Current crises have once again presented us with an entire series of exemplars – a collection of brilliant, effective, and alternative bottom-up methods – on the issue of how to combat disasters. It has mostly been brought to the fore by various citizen-led initiatives and collectives whose work involves a notably collaborative and participatory approach, and whose origins can largely be traced to the (economic and geographical) margins of society. For example, the 2020 disaster in Croatia has demonstrated that self-organised bottom-up activism appears to be significantly more effective at providing aid and repairing damage in the wake of a catastrophic earthquake compared to more large-scale and systematic forms of disaster defence mechanisms. These are the cases where the most interesting activities in contemporary design are conceived of, free from any need for glamorous, self-serving provocativeness for its own sake and released from the visions of a technology-centred future. Arturo Escobar, outlined in Designs for the Pluriverse, published in 2018, the progressive transformation of design from a process led mainly by experts to produce various objects and services appropriate for the prevailing socio-economic order, which itself remains unexamined and unchallenged, towards a new kind of design practice rooted in participation, aimed at the betterment of society, and valuing an openness which allows for the questioning and re-evaluation of the most commonly accepted ways of conducting business and managing production and consumption.
A Practicum of Resilience: Split 2021 (The System, catastrophes, and communities of resilience and actions) (Mitrović&Šuran, 2021)
Those speculative practices seek to encourage action and effect change in the real world. Naturally, it does not presume itself able to change the world in one fell swoop, nor does it hope to eradicate prevalent socio-economic structures overnight; yet it can indeed initiate a series of bottom-up changes and restore faith/hope in the future and the reimagining of the unseen horizons it holds. To achieve this, the speculative practice gradually replaces the idea of “predicting” the future with real actionable plans with the overarching goal of securing the conditions needed to usher/achieve a better, i.e. more favourable future. For instance, Ana Jeinić criticises the attitude which hopes to find a kind of “salvation” in disastrous circumstances, an attitude founded on the mere hope that such circumstances may potentially lead to spontaneous new restructurings of society that would ideally engender a greater degree of social equity. The issue is that such an attitude essentially blocks the potential to act now, and in the present moment, and stifles the ability to envision a utopian future. However, the idea of such new beginnings is questionable, as even a post-apocalyptic landscape will almost certainly not be socio-economically barren. A more likely scenario would be a highly chaotic future comparable to the setting of George Miller’s 1979 film, Mad Max.
Martin Avila, a designer and educator, stresses that speculation is a duty, not a privilege, and emphasises the importance of applying this paradigm to the domain of emergency action. Moreover, the Trojan Horse collective put forward the claim that concrete action need not take the form of grand intervention, but rather modest gestures may suffice. In his 2019 book entitled Politics of the Everyday, Ezio Manzini points out that a significant number of social movements that have over time attained public recognition, and have been subject to public administrative regulation, started as bottom-up initiatives, launched and maintained by small groups of individuals, in a rather guerrilla-like fashion, and often working out of reach of the law.

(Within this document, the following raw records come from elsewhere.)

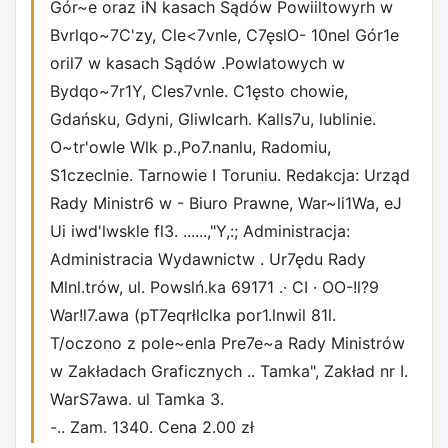
Gór~e oraz iN kasach Sądów Powiiltowyrh w
Bvrlqo~7C'zy, Cle<7vnle, C7ęslO- 10nel Gór1e
oril7 w kasach Sądów .Powlatowych w
Bydqo~7r1Y, Cles7vnle. C1ęsto­ chowie,
Gdańsku, Gdyni, GliwIcarh. Kalls7u, lublinie.
O~tr'owle Wlk p.,Po7.nanlu, Radomiu,
S1czeclnie. Tarnowie I Toruniu. Redakcja: Urząd
Rady Ministr6 w - Biuro Prawne, War~li1Wa, eJ
Ui iwd'lwskle fl3. ......,"Y,:; Administracja:
Administracia Wydawnictw . Ur7ędu Rady
Mlnl.trów, ul. Powslń.ka 69171 .· CI · OO-!l?9
War!l7.awa (pT7eqrłlclka por1.lnwil 81l.
T/oczono z pole~enla Pre7e~a Rady Ministrów
w Zakładach Graficznych .. Tamka", Zakład nr I.
WarS7awa. ul Tamka 3.
-.. Zam. 1340. Cena 2.00 zł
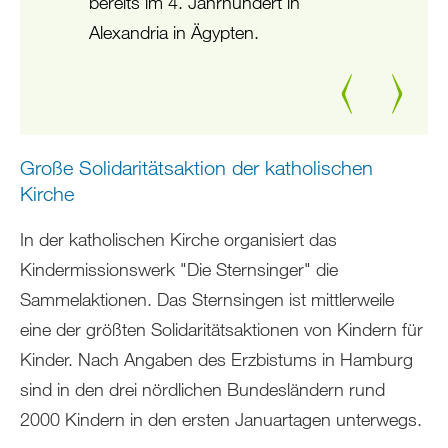
bereits im 4. Jahrhundert in
Alexandria in Ägypten.
Zurück
Weiter
Große Solidaritätsaktion der katholischen
Kirche
In der katholischen Kirche organisiert das
Kindermissionswerk "Die Sternsinger" die
Sammelaktionen. Das Sternsingen ist mittlerweile
eine der größten Solidaritätsaktionen von Kindern für
Kinder. Nach Angaben des Erzbistums in Hamburg
sind in den drei nördlichen Bundesländern rund
2000 Kindern in den ersten Januartagen unterwegs.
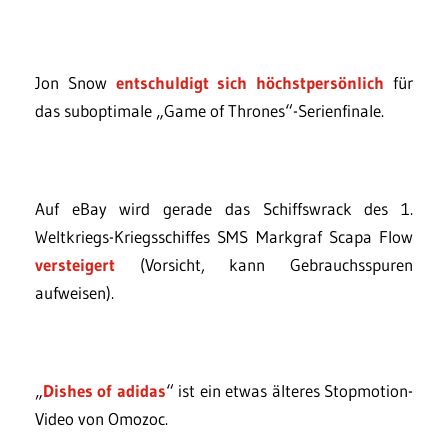
Jon Snow
entschuldigt sich höchstpersönlich
für
das suboptimale „Game of Thrones“-Serienfinale.
Auf eBay wird gerade das Schiffswrack des 1.
Weltkriegs-Kriegsschiffes SMS Markgraf Scapa Flow
versteigert
(Vorsicht, kann Gebrauchsspuren
aufweisen).
„
Dishes of adidas
“ ist ein etwas älteres Stopmotion-
Video von Omozoc.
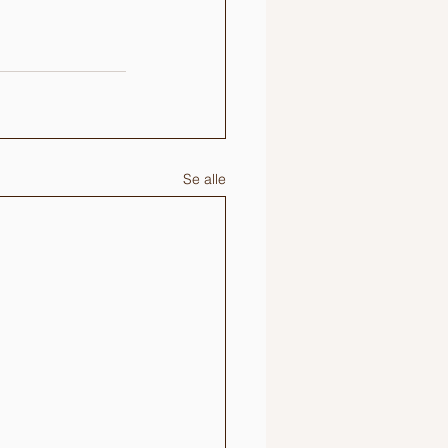
Se alle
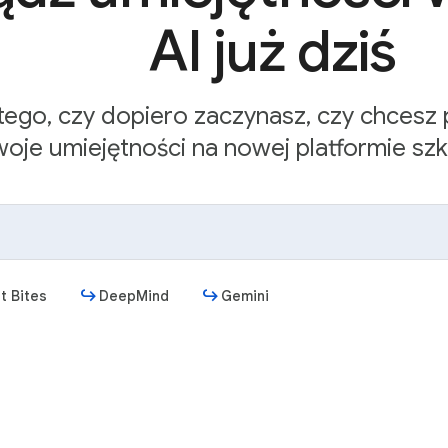
AI już dziś
 tego, czy dopiero zaczynasz, czy chcesz
woje umiejętności na nowej platformie sz
t Bites
DeepMind
Gemini
Rozpocznij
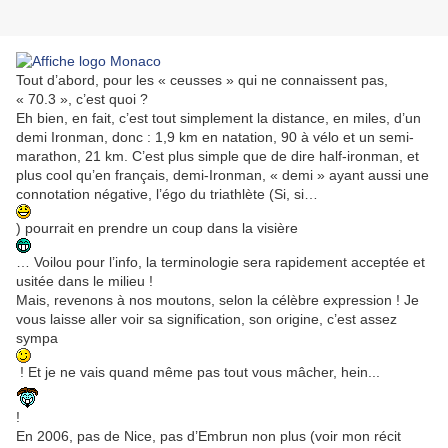
Tout d’abord, pour les « ceusses » qui ne connaissent pas,
« 70.3 », c’est quoi ?
Eh bien, en fait, c’est tout simplement la distance, en miles, d’un
demi Ironman, donc : 1,9 km en natation, 90 à vélo et un semi-
marathon, 21 km. C’est plus simple que de dire half-ironman, et
plus cool qu’en français, demi-Ironman, « demi » ayant aussi une
connotation négative, l’égo du triathlète (Si, si…
) pourrait en prendre un coup dans la visière
… Voilou pour l’info, la terminologie sera rapidement acceptée et
usitée dans le milieu !
Mais, revenons à nos moutons, selon la célèbre expression ! Je
vous laisse aller voir sa signification, son origine, c’est assez
sympa
! Et je ne vais quand même pas tout vous mâcher, hein...
!
En 2006, pas de Nice, pas d’Embrun non plus (voir mon récit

Having previously dealt with questions of “life after the disaster”, these new future approaches have to shift focus towards the “here and now”, affording more attention to what can be done before potential disastrous occurrences in the near future. To clarify, when referring to disastrous occurrences we mean to address a wide array of climate-related, economic, political, technological, health-related, and community crises, but we also bear in mind a more locally determined type of crisis, especially as it pertains to tourism. With an awareness of a global abandonment of the notion of sustainability, which has unfortunately proven to be unfeasible within the confines of our current growth-driven economic system, they sought to explore the idea of resilience as it emerges as a new worldwide trend. The concept of resilience is extremely valuable in the local context, and even more so at the margins, and its value lies in its ability to motivate further sequences of actions that collectively manage to improve our future readiness in times of crises and disasters. However, resilience alone will not suffice, not unless it entails real action driven by the will to effect change.

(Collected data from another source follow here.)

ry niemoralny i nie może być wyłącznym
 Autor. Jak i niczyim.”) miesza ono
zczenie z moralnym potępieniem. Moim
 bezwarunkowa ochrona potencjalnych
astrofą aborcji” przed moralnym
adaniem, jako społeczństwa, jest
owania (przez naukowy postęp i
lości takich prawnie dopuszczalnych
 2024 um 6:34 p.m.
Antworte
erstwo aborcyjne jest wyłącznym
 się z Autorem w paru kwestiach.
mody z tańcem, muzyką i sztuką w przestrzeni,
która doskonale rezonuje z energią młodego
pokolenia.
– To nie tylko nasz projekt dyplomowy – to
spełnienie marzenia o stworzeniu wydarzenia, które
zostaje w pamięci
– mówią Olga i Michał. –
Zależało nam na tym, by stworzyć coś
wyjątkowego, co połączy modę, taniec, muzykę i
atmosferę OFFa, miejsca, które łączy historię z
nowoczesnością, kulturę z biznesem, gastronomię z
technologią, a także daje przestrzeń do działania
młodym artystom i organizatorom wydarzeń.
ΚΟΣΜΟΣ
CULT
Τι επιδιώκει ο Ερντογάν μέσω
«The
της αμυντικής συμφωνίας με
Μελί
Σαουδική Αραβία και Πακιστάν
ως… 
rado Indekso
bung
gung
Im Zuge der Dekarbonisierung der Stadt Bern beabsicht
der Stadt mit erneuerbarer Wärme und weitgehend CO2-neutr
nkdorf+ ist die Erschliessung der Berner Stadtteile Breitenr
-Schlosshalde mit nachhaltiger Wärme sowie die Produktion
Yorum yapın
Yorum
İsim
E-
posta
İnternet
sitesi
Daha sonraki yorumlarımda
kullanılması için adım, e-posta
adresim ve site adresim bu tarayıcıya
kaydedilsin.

The return to a skill-based culture in the broadest sense of the term (encompassing anything from sustainable food production to setting up digital mashup networks), which has become a global trend, essentially also reflects an attempt at rehumanizing design as such. Still, Ana Jeinić stresses the fact that those multitude of activities, and their consequent transformative potentials, are not the products of some thought-out and well-structured plan to secure a better world, or to attain some kind of utopian end-state; rather, they are merely the results of spontaneous acts of subversion from the bottom up, of disrupting and hacking the systems that are already in place, or else they are the results of new forms of solidarity emerged from the simple common need to survive. The communities of resilience and actionability are for the most part still unable to fully detach themselves from larger social/economic systems, that is to say, they remain to some degree dependent upon these systems, as parts of a whole. When taken as a whole, the “system” currently in place, though repeatedly perturbed and shaken by various disasters, remains fairly homogeneous and resistant to the kinds of changes that are conceived of in its lower echelons.

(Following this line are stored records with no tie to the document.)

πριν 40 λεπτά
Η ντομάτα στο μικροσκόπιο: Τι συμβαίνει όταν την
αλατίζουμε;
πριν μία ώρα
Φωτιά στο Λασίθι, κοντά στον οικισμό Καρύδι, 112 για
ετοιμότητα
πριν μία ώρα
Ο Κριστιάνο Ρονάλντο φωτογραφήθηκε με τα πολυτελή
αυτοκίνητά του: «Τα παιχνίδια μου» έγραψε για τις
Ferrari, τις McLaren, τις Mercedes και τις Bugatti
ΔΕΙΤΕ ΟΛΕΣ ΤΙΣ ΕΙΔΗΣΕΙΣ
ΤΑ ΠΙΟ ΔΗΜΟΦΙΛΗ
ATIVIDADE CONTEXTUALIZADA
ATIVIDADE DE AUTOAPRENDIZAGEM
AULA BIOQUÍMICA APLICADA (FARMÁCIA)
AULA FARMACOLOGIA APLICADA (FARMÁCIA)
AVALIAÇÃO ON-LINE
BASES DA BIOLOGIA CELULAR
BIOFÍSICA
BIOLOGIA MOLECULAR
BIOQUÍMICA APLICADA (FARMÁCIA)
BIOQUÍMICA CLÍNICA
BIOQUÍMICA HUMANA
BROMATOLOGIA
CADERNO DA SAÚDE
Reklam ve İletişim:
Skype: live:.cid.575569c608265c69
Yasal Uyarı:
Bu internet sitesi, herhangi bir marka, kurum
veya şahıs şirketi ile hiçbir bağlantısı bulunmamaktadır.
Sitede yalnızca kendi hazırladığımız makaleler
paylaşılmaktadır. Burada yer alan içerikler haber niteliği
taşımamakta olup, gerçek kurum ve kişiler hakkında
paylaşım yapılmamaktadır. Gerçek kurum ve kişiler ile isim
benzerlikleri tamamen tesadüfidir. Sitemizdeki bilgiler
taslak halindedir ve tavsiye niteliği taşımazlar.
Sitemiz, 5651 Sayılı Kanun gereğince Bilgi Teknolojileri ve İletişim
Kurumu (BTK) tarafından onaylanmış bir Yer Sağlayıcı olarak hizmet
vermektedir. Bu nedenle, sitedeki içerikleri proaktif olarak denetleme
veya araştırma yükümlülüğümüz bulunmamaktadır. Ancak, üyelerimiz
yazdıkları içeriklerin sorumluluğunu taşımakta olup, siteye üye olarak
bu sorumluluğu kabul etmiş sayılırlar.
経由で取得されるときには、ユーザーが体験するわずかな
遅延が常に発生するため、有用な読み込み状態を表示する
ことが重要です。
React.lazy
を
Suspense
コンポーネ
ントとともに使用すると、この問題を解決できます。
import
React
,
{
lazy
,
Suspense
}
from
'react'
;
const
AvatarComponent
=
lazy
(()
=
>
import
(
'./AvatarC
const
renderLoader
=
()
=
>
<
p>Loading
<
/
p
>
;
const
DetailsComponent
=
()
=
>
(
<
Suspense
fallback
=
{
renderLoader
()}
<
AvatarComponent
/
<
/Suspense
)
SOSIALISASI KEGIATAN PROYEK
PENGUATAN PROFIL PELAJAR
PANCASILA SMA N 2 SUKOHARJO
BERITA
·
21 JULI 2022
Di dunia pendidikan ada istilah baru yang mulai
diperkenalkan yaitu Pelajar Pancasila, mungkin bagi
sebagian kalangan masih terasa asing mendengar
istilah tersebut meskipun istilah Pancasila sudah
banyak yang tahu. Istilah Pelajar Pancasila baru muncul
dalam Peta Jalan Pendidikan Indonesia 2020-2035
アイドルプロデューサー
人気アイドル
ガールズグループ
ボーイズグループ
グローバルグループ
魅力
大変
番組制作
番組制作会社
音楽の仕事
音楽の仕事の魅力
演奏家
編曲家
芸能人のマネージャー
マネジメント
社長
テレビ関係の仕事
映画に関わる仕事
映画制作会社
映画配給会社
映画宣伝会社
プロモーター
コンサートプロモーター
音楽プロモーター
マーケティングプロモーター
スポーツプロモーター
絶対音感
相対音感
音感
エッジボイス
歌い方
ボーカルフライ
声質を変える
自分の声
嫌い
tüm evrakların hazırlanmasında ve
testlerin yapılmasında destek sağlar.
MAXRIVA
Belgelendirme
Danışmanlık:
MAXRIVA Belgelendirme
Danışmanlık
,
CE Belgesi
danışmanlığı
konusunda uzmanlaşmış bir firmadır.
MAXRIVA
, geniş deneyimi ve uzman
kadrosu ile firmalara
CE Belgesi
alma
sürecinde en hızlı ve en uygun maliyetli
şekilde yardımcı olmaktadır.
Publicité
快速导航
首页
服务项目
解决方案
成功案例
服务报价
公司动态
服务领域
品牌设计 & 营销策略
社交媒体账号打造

A Practicum of Resilience: Split 2021 (Mitrović&Šuran)
The challenge is how to work together more effectively as one towards the goal of systemic transformation and transition. It is a question of how to mitigate and unite often disparate practices, how to bridge the conceptual gap between global and local action, how to mediate between central and marginal, never losing sight of that final aim of creating a new, global, utopian imaginarium. But what is equally important is to work on devising practical, actionable pathways towards these end goals. For Ezio Manzini large-scale change is only possible as a result of a cumulative build-up of small-scale radical changes. He does, however, note that these various (bottom-up, peripheral) changes – the loci of the most interesting social developments of all, and the origin points of novel ideas and behaviours with the potential to become widespread – too often remain within the confines of the very system they labour to upheave. To effect real change, what is needed is above all continuity and coordination amongst those various small-scale movements. Ana Jeinić calls for an “emancipatory speculative design” philosophy, a kind of open-ended utopian collective praxis in search of new means of production and mediation in design, and of new forms of synergy with both institutional and extra-institutional subjects. With all this in mind, our possible current vision of our future trajectory can best be described as a continuation of our efforts on the local level, and in close connection to the “social periphery”, the so-called margins that we have come to know so closely.